**Problem to work on:** For the string "path", report how many lines in the records below contain it, and nothing more.

**Data section:**
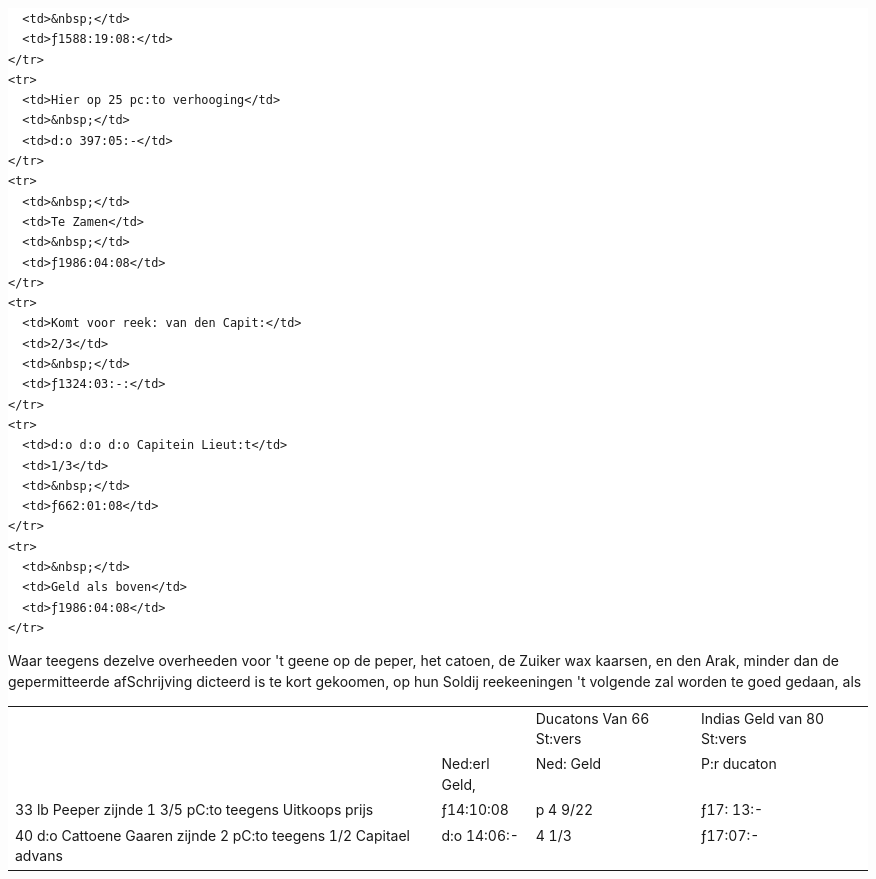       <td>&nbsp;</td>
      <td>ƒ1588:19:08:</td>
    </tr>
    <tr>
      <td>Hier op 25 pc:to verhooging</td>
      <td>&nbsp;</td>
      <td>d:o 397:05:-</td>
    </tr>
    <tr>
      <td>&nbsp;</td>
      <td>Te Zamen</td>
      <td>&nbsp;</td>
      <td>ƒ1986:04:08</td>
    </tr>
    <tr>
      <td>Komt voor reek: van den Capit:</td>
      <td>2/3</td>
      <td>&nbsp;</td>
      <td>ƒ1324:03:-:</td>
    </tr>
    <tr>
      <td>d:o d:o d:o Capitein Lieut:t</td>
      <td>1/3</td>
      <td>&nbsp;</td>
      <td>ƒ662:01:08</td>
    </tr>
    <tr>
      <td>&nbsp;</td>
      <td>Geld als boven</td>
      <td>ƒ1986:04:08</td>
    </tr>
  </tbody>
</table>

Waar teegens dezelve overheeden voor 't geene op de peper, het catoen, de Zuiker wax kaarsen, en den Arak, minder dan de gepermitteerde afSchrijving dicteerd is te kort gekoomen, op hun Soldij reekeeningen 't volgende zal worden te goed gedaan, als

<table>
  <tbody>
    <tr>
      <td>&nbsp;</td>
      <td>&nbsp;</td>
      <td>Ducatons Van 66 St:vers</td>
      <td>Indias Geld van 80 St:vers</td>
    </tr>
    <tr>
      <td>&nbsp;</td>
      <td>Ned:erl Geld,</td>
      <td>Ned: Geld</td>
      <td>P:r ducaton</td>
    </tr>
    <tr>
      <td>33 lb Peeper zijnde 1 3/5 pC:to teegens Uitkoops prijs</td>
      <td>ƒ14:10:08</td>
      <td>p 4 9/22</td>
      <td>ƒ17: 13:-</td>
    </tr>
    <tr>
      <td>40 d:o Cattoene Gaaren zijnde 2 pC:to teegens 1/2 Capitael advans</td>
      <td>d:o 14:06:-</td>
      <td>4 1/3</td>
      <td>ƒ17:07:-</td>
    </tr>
---
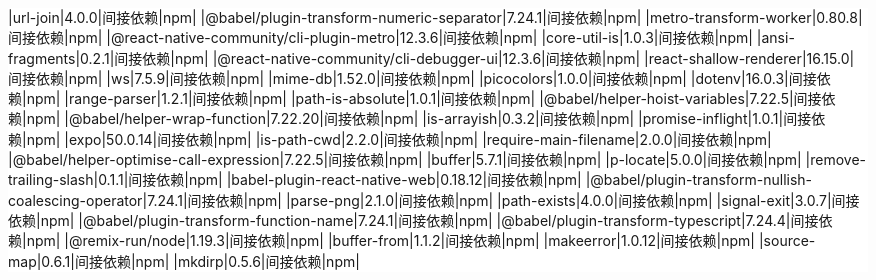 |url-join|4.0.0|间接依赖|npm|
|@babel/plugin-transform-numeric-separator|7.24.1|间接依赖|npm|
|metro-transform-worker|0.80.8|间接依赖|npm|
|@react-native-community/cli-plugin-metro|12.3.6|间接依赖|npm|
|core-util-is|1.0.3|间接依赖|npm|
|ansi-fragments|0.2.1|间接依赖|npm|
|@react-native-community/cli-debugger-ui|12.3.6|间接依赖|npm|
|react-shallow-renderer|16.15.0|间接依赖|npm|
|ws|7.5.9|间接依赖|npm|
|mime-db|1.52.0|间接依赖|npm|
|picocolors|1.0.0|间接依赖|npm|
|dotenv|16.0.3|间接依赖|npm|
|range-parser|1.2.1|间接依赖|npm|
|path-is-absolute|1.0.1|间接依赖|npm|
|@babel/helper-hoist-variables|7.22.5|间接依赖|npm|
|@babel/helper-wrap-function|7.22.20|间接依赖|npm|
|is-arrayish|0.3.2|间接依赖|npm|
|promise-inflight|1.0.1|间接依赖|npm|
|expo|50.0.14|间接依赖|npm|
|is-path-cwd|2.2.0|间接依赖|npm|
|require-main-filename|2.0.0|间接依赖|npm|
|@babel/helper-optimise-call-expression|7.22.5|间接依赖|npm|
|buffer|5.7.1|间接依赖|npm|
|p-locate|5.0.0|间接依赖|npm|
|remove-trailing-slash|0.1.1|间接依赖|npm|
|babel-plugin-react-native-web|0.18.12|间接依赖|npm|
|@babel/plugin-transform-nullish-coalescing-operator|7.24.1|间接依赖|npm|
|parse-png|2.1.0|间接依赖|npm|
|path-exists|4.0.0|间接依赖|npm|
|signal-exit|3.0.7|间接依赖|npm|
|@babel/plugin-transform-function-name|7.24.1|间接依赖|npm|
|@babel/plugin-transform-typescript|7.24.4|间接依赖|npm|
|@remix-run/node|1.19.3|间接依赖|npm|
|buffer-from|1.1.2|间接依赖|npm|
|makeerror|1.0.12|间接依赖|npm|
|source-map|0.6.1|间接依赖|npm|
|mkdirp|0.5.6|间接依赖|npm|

**Response to this exercise:** 3